__DOCUMENT SECTION__:
┌──
In our experiments we used about 15–25 selected reference points to evaluate each route, depending on the length of the route and the visibility of landmarks. The data logged by the traveler’s app is time-synched with the video so that any reference point in the video is associated with the corresponding logging data. In this way, the ground truth location of each reference point may be directly compared with the corresponding location estimated from the logging data.

Finally, we estimated the participant’s average walking speed in each trial simply by dividing the route length by the time it took to traverse the route. We note that in some trials in which the participant used a guide dog, the dog paused at certain points along the path – thus in these cases the average walking speed estimate is an underestimate of the typical walking speed.

We conducted a formative study that took place on one floor of the main Smith-Kettlewell office building, with dimensions 39 m × 21 m (Fig. 1c). A total of 41 barcode signs (Fig. 1b) were posted on the walls. In all the experimental trials the experimenter followed the participant from a few meters behind, recorded video of the participant’s movements, and issued verbal directions (e.g., “turn left in 5 ft”) to guide the participant in real time along the desired route; he also acted as a safety monitor, ready to intervene if necessary to avoid a collision or tripping hazard. Each route (Fig. 1c) was a closed circuit, R1 (77 m long) and R2 (58 m long). Participants were instructed to walk with whatever travel aid they wished to use (white cane or guide dog), and in each trial they either held the smartphone in one hand or else attached it to the strap of a satchel (small shoulder bag) that they wore. Before participants used the system, we explained how it worked, including the audio feedback to help them maintain a horizontal line of sight and the need to avoid moving the camera quickly (which causes motion blur and thereby degrades the image quality) or covering the camera lens with the hands.

The study began with a brief evaluation of the system by one blind participant (P0), which allowed us to test the system, our training procedure and experimental protocol and then refine it before testing with three additional participants (P1–P3). In all, the four participants included two females and two males, with ages ranging from 24–40 years; two of them had no form or light perception, and the other two had very limited form and light perception (e.g., allowing them to perceive large objects and shadows).

Participant P0 used a white cane, but was unable to handle the cane while holding the phone, so we only tested him using the satchel. He completed route R1 in both directions (clockwise and counterclockwise), for a total of two trials.

Next, three blind participants participated in the evaluation phase of the study. Each participant completed eight trials: both routes R1 and R2, traversed in both directions, and in the handheld and satchel conditions. Participant P1 used a white cane, while participants P2 and P3 used a guide dog. The performance evaluation for all participants P1–P3 includes the median localization error, maximum localization error and average walking speed for each participant under each combination of route (R1 and R2) and carrying condition (hand and satchel), aggregated over both walking directions (i.e., two consecutive trials). The results are tabulated in Table 1 and shown graphically in Fig. 2. The system’s performance was satisfactory for P1 and P2, with median errors around 1 m, but very poor for P3, with errors from a few meters to tens of meters. We note that reference points for which no localization was available were not included in the performance evaluations; such missing points were rare for P1 and P2 but very common for P3.
└──
__THE TASK__:
Write the next part of the passage on the smartphone localization study with blind participants, picking up after its last sentence. The records stand apart from the passage on the localization study and are separate material.

__SUPPLIED MATERIAL__:
┌──
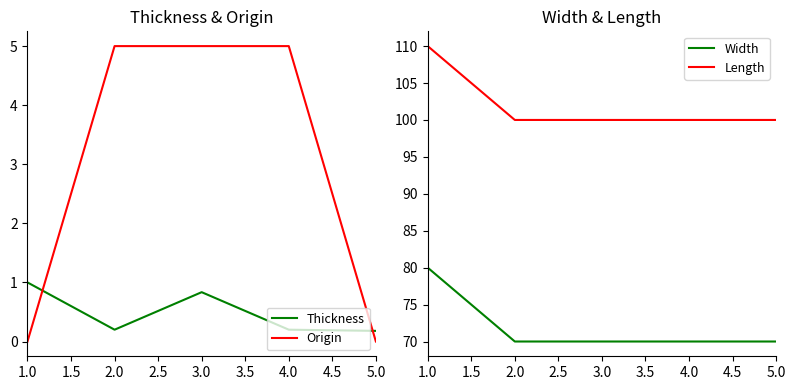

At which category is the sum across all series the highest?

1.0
└──
┌──
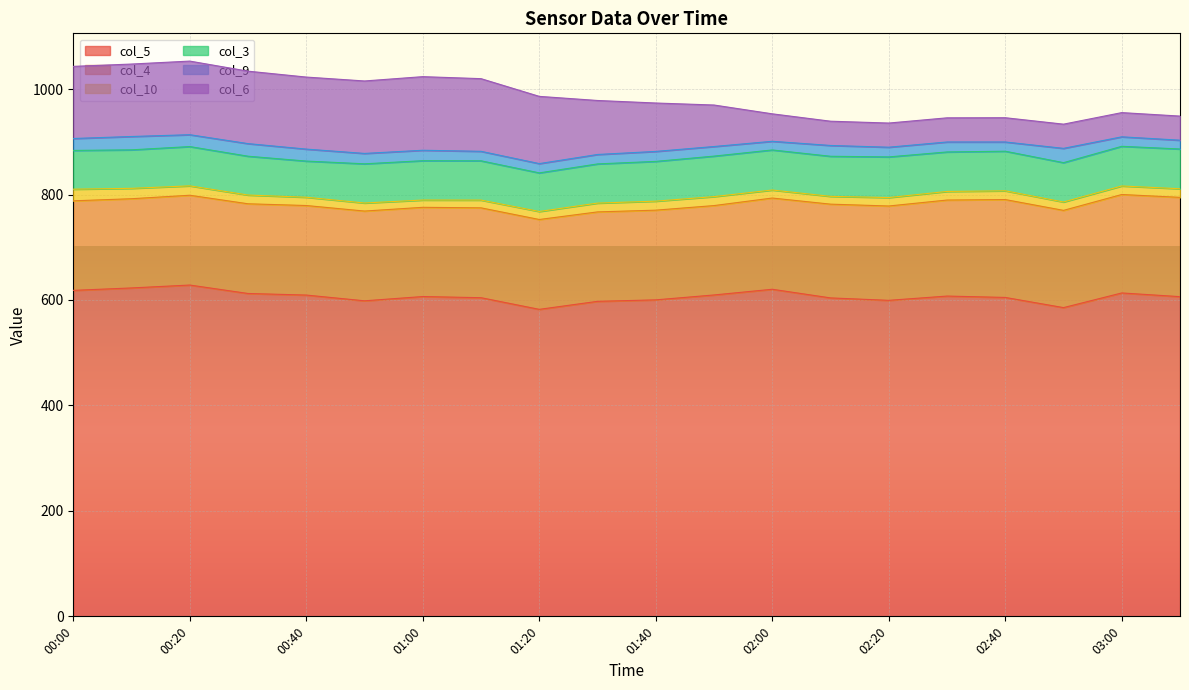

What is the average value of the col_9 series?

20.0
└──
__TASK OUTPUT__:
The poor results for P3 resulted from her very rapid walking speed, which caused motion blur and also severely limited the number of frames in which signs were recognized. Since each sign is visible from only a limited region defined by a certain range of distances and viewing angles, a faster speed implies less time spent traversing this region, and thus fewer chances to glimpse the sign; this resulted in very few sign recognitions in each trial for P3 (in fact, none in one trial). In the future we will explore ways of improving the sign recognition to accommodate faster walking speeds. We also note that we will use signs such as Exit signs in the future, which are visible from a wider range of locations than the signs we used.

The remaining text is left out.